I think after watching this week’s episode of Wandavision for the fourth time, I finally understand all the emotions going on in scenes that happen after Wanda opens the last door.
First, she is just physically upset, she drove to SWORD after opening up the deed that her dead soulmate gave to her from beyond the grave. So she marches in. Then when she’s talking to the guy at the desk she sinks into the fact that when she woke up, she was no longer holding him. So Wanda wants his body even though I don’t think she has processed that she is going to see a body.
Because when she walks down the hallway still with the bravado she walked in with and she asks Hayward for the body and he shows Vision dismembered, she can’t process what she’s looking at. She hasn’t processed it being Vision’s body, and especially not that they are dismembering the valuable body she saw Ultron get the parts for and build.
So she turns to ask Hayward what he is doing, how he can just pull apart something that was once someone that gave her strength and love. Then when he answers her by calling Vision, “the most sophisticated, sentcient weapon”, basically a gun with a brain that they want to pull apart for its shiny, valuable pieces, he bursts another bubble for her. She is knocked down lower than ever, “you can’t do this.” Pleading by giving Hayward a desperate reason for him to give her Vision, “I just want to bury him.” Hayward, I think can tell he is breaking her down and picks his next few phrases very specifically. He isn’t blunt and rude at first he is questioning her, riling her up to make her feel worse.
He questions a woman, who is notably distraught, about her intentions and “accidentally slips up” in such a fake way, to show Wanda that no one cares about Vision as he is just a machine, and that nobody cares about her feelings for the “three billion dollars in vibranium.” He gives her fake diplomacy but as she expresses her loss and her need to have whatever is left of him, Hayward tells her straight up, “He isn’t yours.” All of this snowballed her into breaking the glass, she wanted to be the villain for a sec she wanted to be the woman who didn’t have to lose again and so she feels vindicated coming down into the lab, to step near his body.
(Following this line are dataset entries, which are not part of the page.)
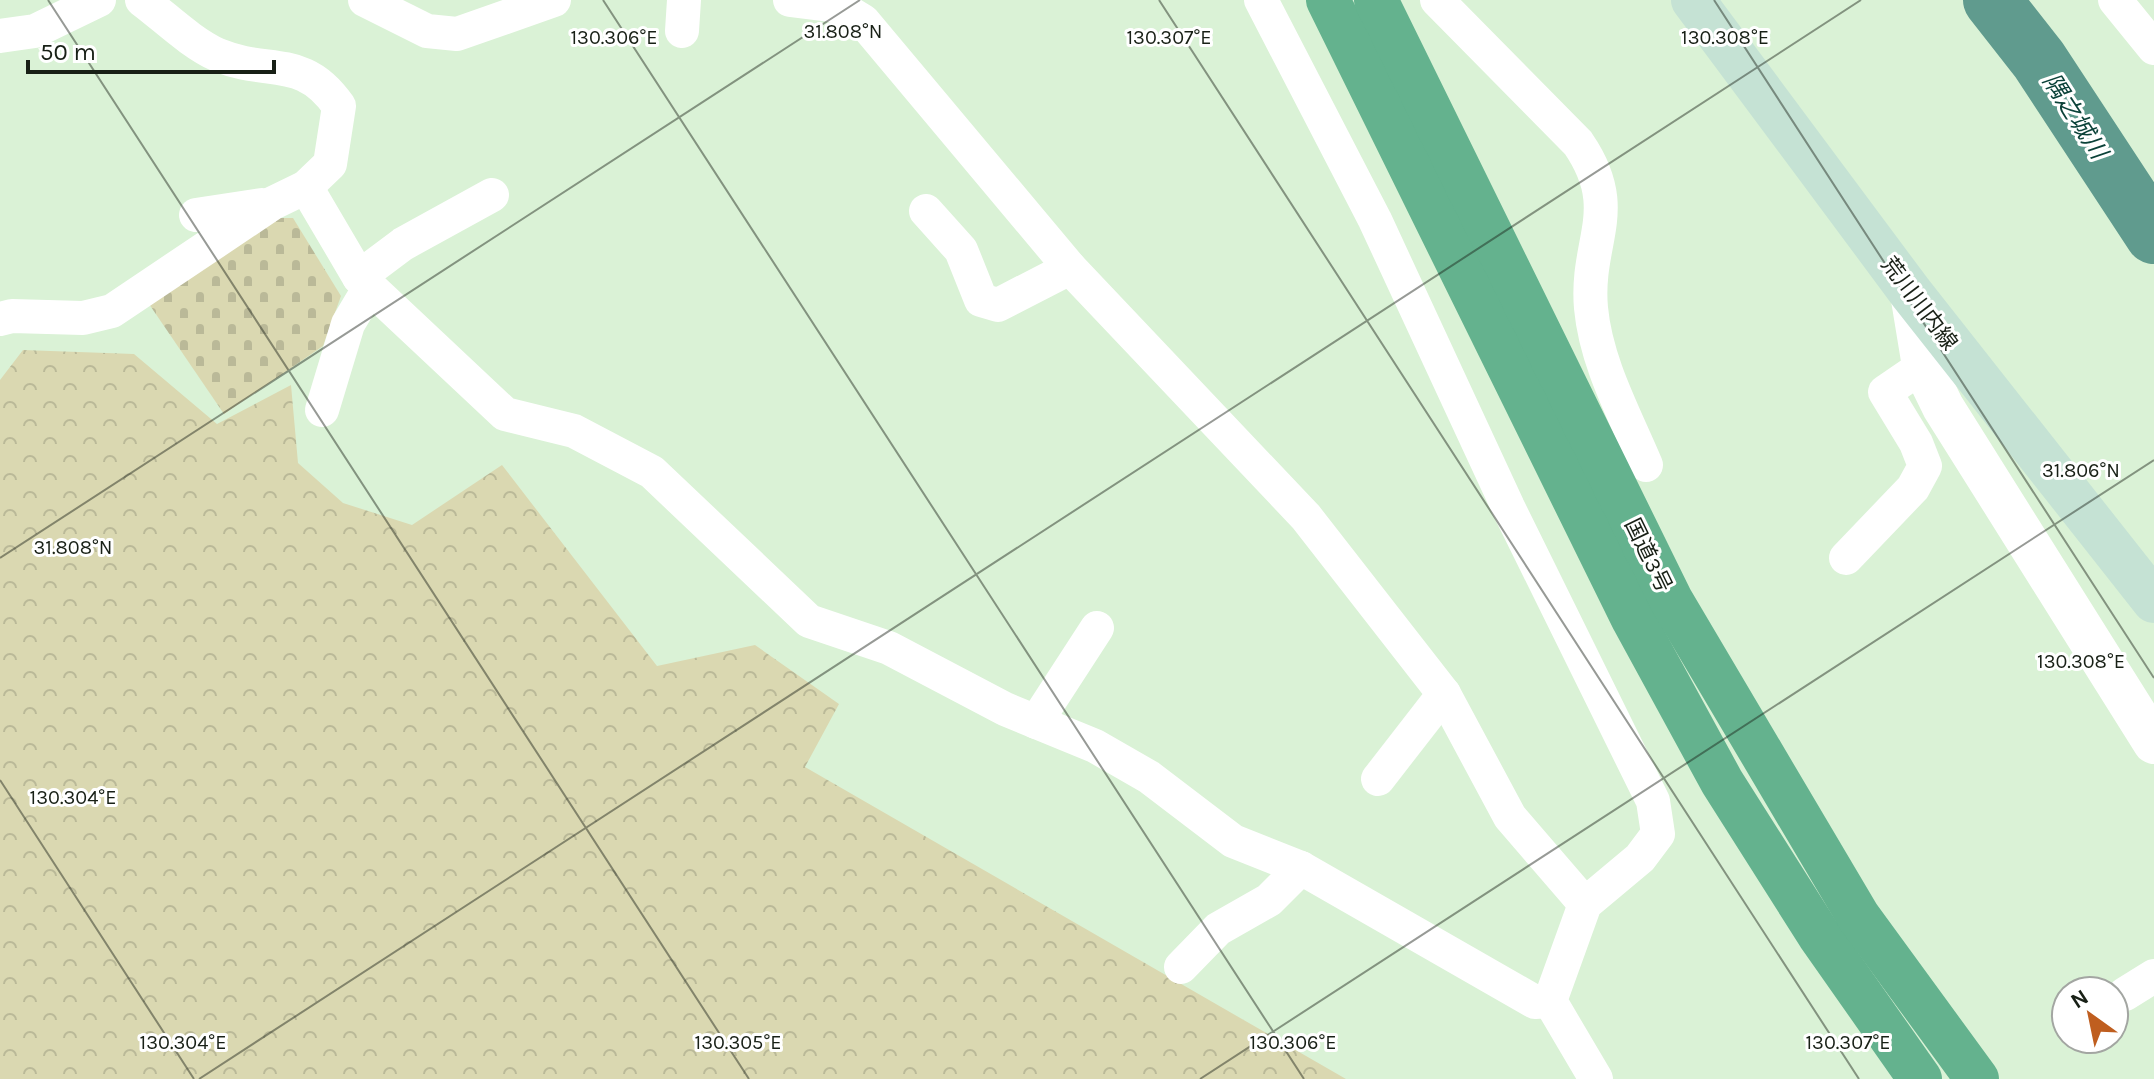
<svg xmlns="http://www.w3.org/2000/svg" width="2154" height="1079" viewBox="0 0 2154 1079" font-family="Karla,'Noto Sans JP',sans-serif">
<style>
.forest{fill:url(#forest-crowns)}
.cemetery{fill:url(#cemetery-stones)}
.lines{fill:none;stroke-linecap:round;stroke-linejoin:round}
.river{stroke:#609b8e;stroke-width:58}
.minor{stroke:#fff;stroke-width:34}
.tertiary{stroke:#fff;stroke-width:42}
.secondary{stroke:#c5e2d4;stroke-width:44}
.trunk{stroke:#64b28e;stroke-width:44}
.ticks{fill:none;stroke:#182016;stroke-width:2;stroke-opacity:0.45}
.labels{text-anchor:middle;stroke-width:6;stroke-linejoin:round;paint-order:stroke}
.street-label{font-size:22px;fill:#182016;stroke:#fff}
.water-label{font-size:24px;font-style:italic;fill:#0b4239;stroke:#fff}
.ticks-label{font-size:20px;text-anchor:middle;fill:#182016;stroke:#fff;stroke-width:6;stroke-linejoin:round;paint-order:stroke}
</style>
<defs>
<pattern id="forest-crowns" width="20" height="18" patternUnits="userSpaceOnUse" patternTransform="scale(2)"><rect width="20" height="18" fill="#dad8b1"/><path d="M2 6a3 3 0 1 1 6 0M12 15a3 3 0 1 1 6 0" fill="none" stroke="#bab998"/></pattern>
<pattern id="cemetery-stones" width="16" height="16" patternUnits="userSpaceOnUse" patternTransform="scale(2)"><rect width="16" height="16" fill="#dad8b1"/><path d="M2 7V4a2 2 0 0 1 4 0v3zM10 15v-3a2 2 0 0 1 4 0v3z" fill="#bab998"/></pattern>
</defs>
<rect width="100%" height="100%" fill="#daf2d6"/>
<path class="forest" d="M 23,350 L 134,354 L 217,424 L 291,385 L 298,463 L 343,503 L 412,525 L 502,465 L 657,666 L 755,645 L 839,704 L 805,767 L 1346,1079 L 0,1079 L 0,380 Z"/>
<path class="cemetery" d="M 275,218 L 293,218 L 341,296 L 323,346 L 224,414 L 149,304 Z"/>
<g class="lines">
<path class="river" d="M 1992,0 L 2039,60 L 2154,235"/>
<g class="minor">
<path d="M 365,0 L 427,31 L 457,34 L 554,0"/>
<path d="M 790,0 L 838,6 L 863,21 L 1070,268 L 1306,517 L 1444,694 L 1510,817 L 1585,904"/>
<path d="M 1261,0 L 1375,220 L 1508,507 L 1653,801 L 1658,834 L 1640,858 L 1585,904 L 1550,1001 L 1596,1079"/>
<path d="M 1437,0 L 1578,143 C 1624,210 1585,240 1591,308 C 1596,363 1625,415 1646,465"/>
<path d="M 2115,0 L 2154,48"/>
<path d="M 682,31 L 684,0"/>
<path d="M 0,36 L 35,31 L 99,0"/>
<path d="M 306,187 L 359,277 L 505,414 L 574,431 L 652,472 L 809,621 L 889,648 L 1005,709 L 1095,746 L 1149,777 L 1233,841 L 1301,868 L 1535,1002 L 1550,1001"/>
<path d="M 926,211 L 961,250 L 981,300 L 998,305 L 1070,268"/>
<path d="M 196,215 L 262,205"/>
<path d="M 359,277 L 403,244 L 492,195"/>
<path d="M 0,319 L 12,316 L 83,318 L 112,311 L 273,203 L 306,187 L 330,164 L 339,106 C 303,54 269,76 218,55 C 191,43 165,17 142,0"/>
<path d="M 322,410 L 348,324 L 370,287"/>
<path d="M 1846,558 L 1913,488 L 1925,466 L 1916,443 L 1885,392 L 1923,366"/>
<path d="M 1036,722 L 1097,628"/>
<path d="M 1378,779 L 1444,694"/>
<path d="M 1181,967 L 1218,929 L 1269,900 L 1301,868"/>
<path d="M 2125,994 L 2154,976"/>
</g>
<path class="tertiary" d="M 1911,293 L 1923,366 L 1943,407 L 2154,743"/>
<path class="secondary" d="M 1693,0 L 1911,293 L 2154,601"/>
<g class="trunk">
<path d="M 1328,0 L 1633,619 L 1722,782 L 1819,935 L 1920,1079"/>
<path d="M 1376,0 L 1671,600 L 1858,916 L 1977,1079"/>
</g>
</g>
<path class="ticks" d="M 48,0 L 749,1079M 603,0 L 1304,1079M 1159,0 L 1859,1079M 1714,0 L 2154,678M 0,558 L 860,0M 0,780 L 194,1079M 199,1079 L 1861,0M 1200,1079 L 2154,460"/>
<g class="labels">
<g class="street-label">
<text transform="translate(1920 303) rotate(53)" y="8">荒川川内線</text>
<text transform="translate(1649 555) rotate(64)" y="8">国道3号</text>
</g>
<g class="water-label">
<text transform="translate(2075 116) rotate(57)" y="8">隅之城川</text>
</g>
</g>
<g class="ticks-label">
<text x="843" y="38">31.808°N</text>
<text x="614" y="44">130.306°E</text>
<text x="1169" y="44">130.307°E</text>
<text x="1725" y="44">130.308°E</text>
<text x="2081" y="477">31.806°N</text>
<text x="73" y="554">31.808°N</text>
<text x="2081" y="668">130.308°E</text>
<text x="73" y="804">130.304°E</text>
<text x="183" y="1049">130.304°E</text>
<text x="738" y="1049">130.305°E</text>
<text x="1293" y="1049">130.306°E</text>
<text x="1848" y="1049">130.307°E</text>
</g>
<g transform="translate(2090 1015) rotate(327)"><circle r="38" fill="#ffffff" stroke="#a3a6a2" stroke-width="2"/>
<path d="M0-6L14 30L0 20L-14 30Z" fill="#bf5e1f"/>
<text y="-12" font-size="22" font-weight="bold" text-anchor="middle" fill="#182016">N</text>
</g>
<path d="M28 60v12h246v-12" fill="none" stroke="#182016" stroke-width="4"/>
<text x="40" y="60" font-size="24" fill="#182016" stroke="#ffffff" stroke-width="6" paint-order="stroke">50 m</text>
</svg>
As she steps towards him, she sees the man who saved her in Sokovia, who watched sitcoms in comfort with her, the man who printed out the recipe, who she snuck around the world with, the man she had in her bed. She saw him just in pieces and could probably still remember the burst of energy the mindstone gave off when she destroyed it and was just he was dead. So when she puts her hand over his head says “I can’t feel you,” for the first time” all she was, was unbelievably sad and heartbroken. Another loved one, maybe the most important one yet, is lost to her.
But the second time she says it, it isn’t for dramatic effect, you can hear it in her voice and see it on her face. It’s a whisper of depression and a tiny bit of peace. He isn’t just dead. This man, not a machine, is gone. He is not suffering as they pull him apart, he doesn’t feel weighed down by the stone. He was the man she loved and had to kill and then watch be murdered a second time and he was simply gone. So that’s why she could simply walk out of SWORD. She would have just kept crying right there but no she pulled herself away because it was never the “three billion dollars vibranium” for her, it was everything else.
So she walked out and to her car. Wanda walked away from what was gone and drove to what she actually had left of him. See, Vision never gave her a ring or some little trinket, he wanted to give her his word, but they never had the chance. As she said in Infinity War, “We wanted more time.” But what that means is without him, she really has no item she can burn, keep in her pocket, or hold close to her chest.
We find out though that he gave her a plot of land, in a place that needed some TLC just like her when they met. So she goes to that. That is where she goes and she looks at the deed with his last note to her on it, “To grow old in.” He was never going to grow old, and maybe if she is like Agnes she can’t either, but I don’t think he meant old as a couple. I think he meant for her to grow old in. Either with him there to take care of her as she grows grey and frail or maybe he means for her to grow old in without him just so he knows she has a place after his sacrifice.
She walks through the entrance that she wishes he could have carried her through when they got married or the one he could come home to greet her like her parents once did. That’s where she breaks down. Wanda wanted a future with him and that future, her love for sitcoms, her desire for a picturesque life, and Vision all just come pouring out of her. Literally.
She cannot take the pain so she lets everything pour out because her love preserved even after his death but she never even got the chance to tell him those three simple words when he was alive.